Excellent 60s nonsense - together with "Undertaker And His Pals" and "Werewolf Of Washington", the most entertaining movie in this wonderful movie box.

Wiki ~ Imdb

17 March 2012

"SCARED TO DEATH" (Pure Terror 50 Movies Pack, #49)


USA, 1947
Director: Christy Cabanne


"Scared To Death" is a silly little mess of a comedy-thriller, at times fairly entertaining but overall quite silly and forgettable.

The story is stupid and confusing, and the script is even more confusing, full of huge plot holes, illogical plot points, badly written characters and pointless scenes. The repetitive score is unimaginative and annoying, the perpetual flashbacks are unbelievably laughable, the settings all look cheap, it's hardly ever tense or thrilling, it's packed with scenes that are supposed to be funny but aren't funny at all, and Nat Pendleton's detective character is a pain in the ass.

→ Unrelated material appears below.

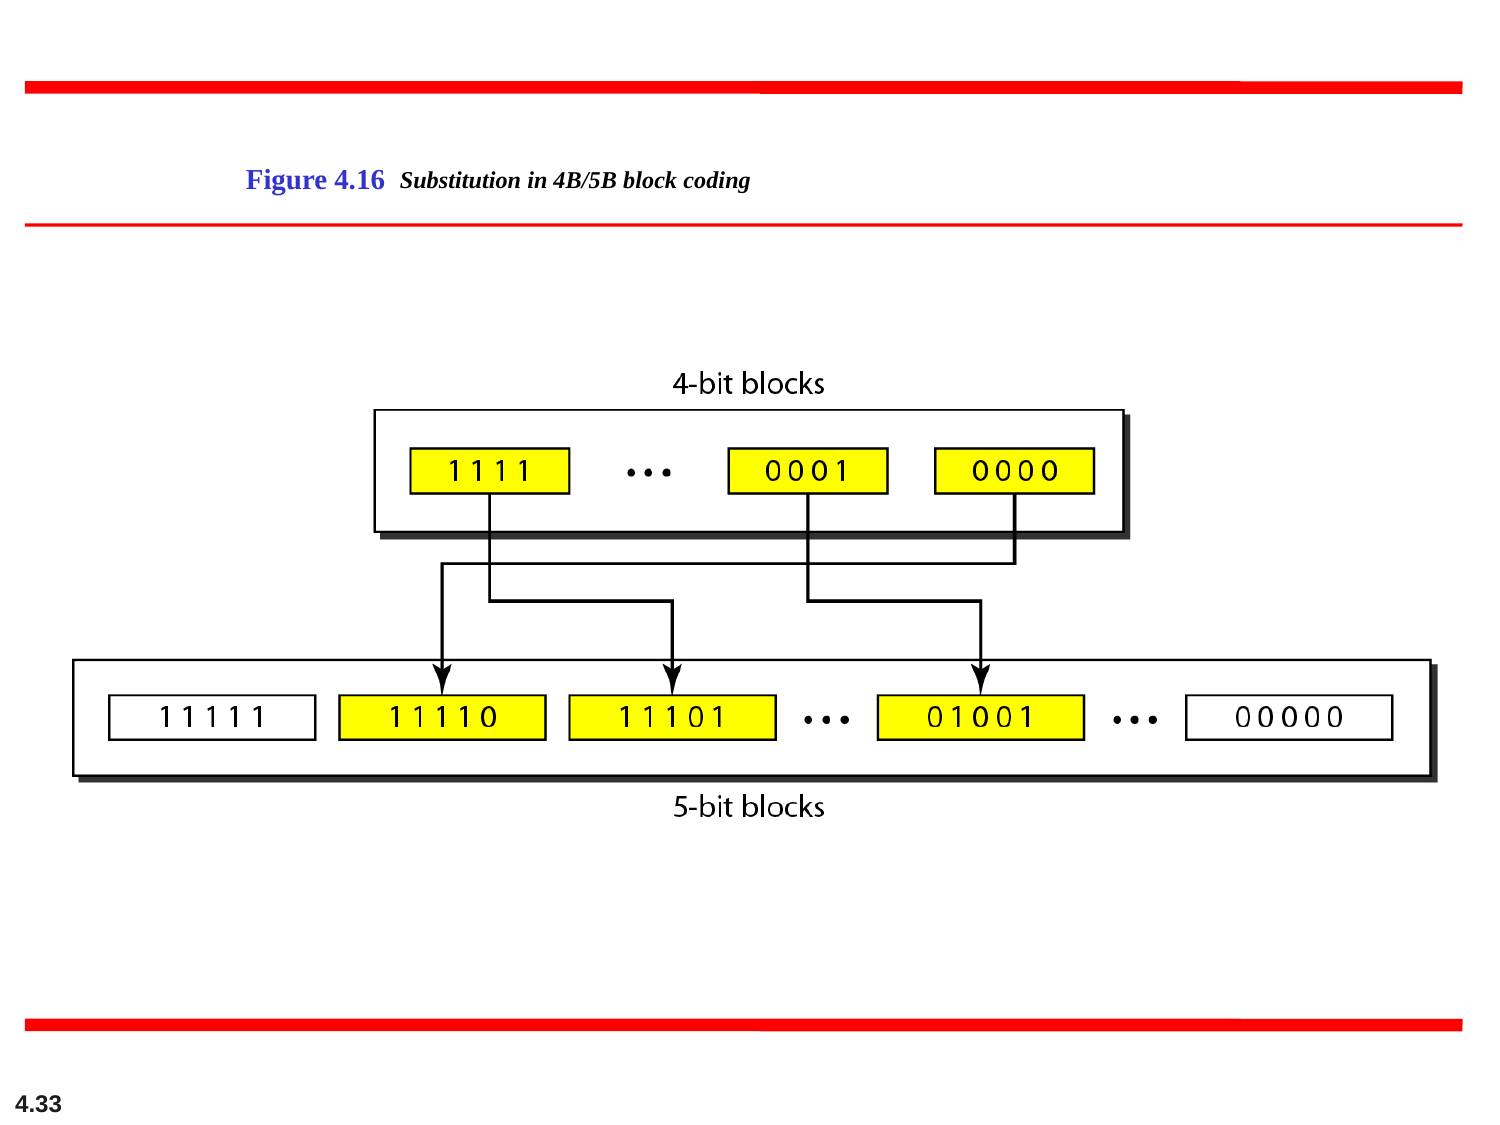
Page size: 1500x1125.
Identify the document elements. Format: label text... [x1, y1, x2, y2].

slide_number 4.33 [0, 1050, 313, 1125]
text_box Figure 4.16 Substitution in 4B/5B block coding [231, 125, 767, 203]
picture [72, 367, 1438, 825]
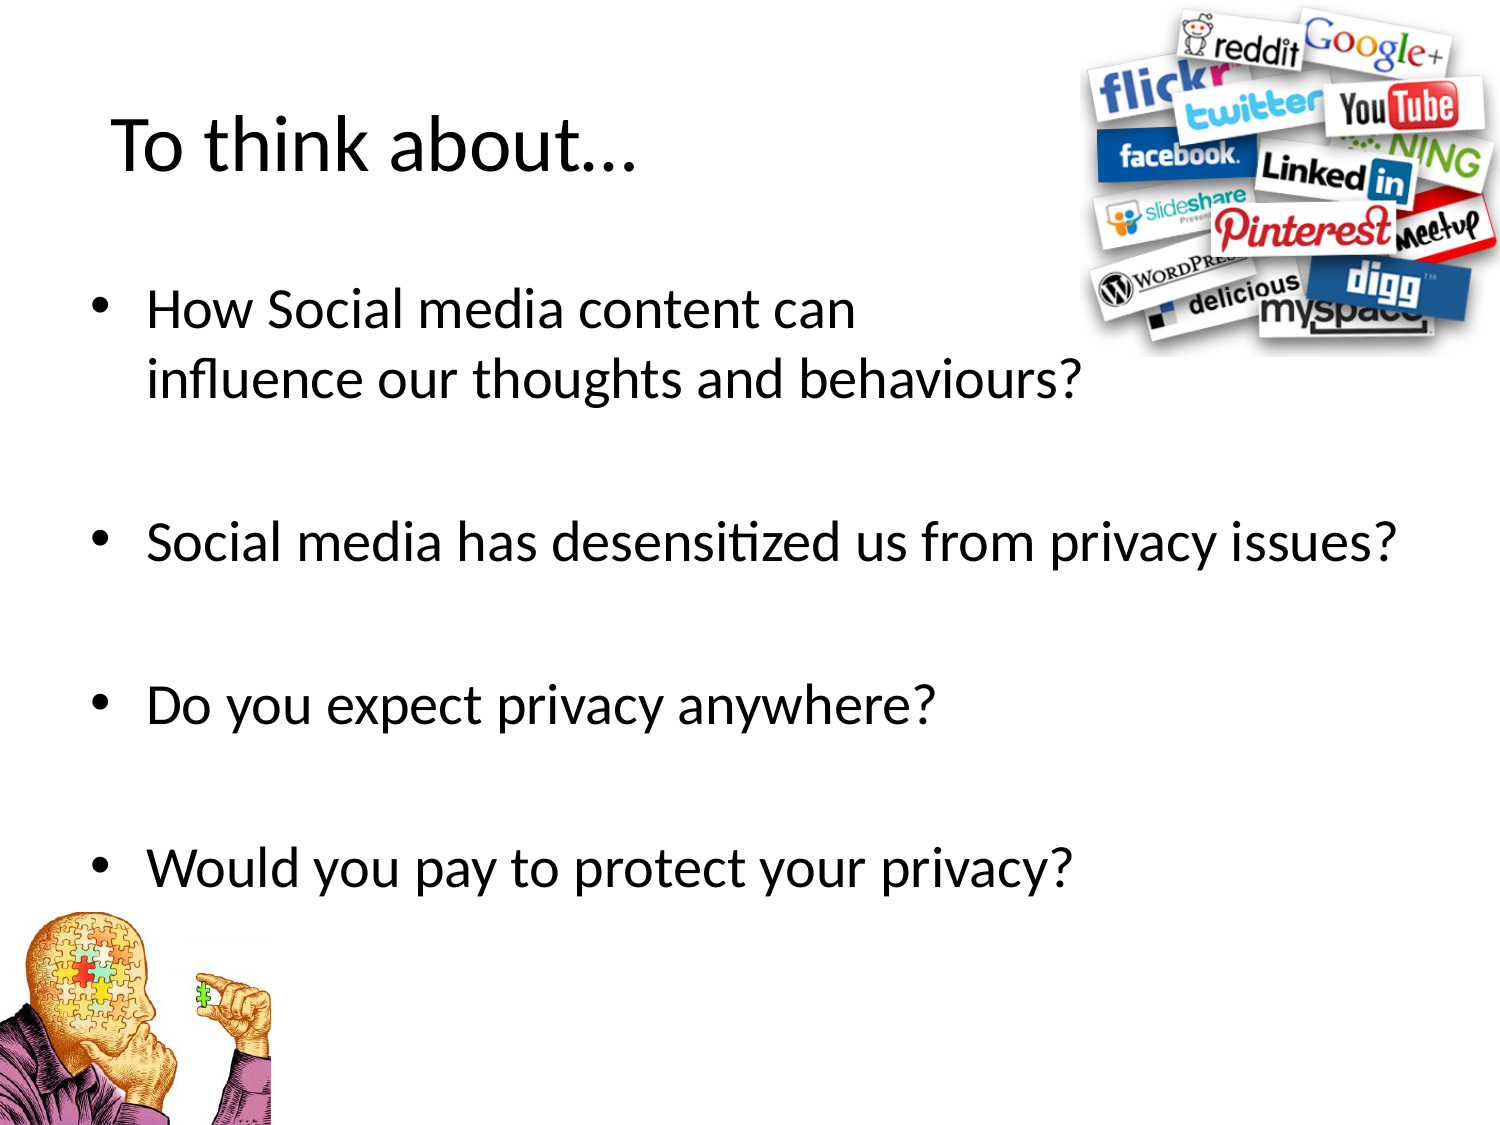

Ok, Bela Lugosi's performance is pretty cool, some of the other actors deliver solid performances, the midget is fun and there are some hilarious lines that made me chuckle ("Lorette, Lorette, I'll make a bet the man in Green will get you yet..." / "Pardon me Professor, but didn't I just see you baying at the moon?").
Nevertheless, I guess "Annoyed To Death" or "Bored To Death" would have been better fitting titles :)

16 March 2012

"IT HAPPENED AT NIGHTMARE INN" (Pure Terror 50 Movies Pack, #48)


Original Title:
Una vela para el diablo

Alternate Titles:
Nightmare Hotel / A Candle For The Devil

German Title:
Die Saat der Angst

Spain, 1973
Director: Eugenio Martin


A surprisingly thrilling and highly interesting, but unfortunately completely forgotten horror-thriller from Spanish director Eugenio Martin, the man behind the awesome 70s classic "Horror Express".

Incredibly tense and gripping from beginning to end, packed with a huge amount of breathtaking atmosphere and full of stunningly suspenseful scenes and moments. The story about the 2 murderous sisters is told in a a haunting and fascinating way, thanks to an intriguing script and Martin's powerful direction.

The acting is great (especially the 3 main actresses Aurora Bautista, Esperanza Roy and Judy Geeson), most of the settings look quite creepy, the cinematography is beautiful and the intense string soundtrack is very well fitting.

A forgotten Euro-gem, definitely worth checking out!

Note: the version on this box is heavily edited. If it would be uncut, I'd give it a 8,5/10.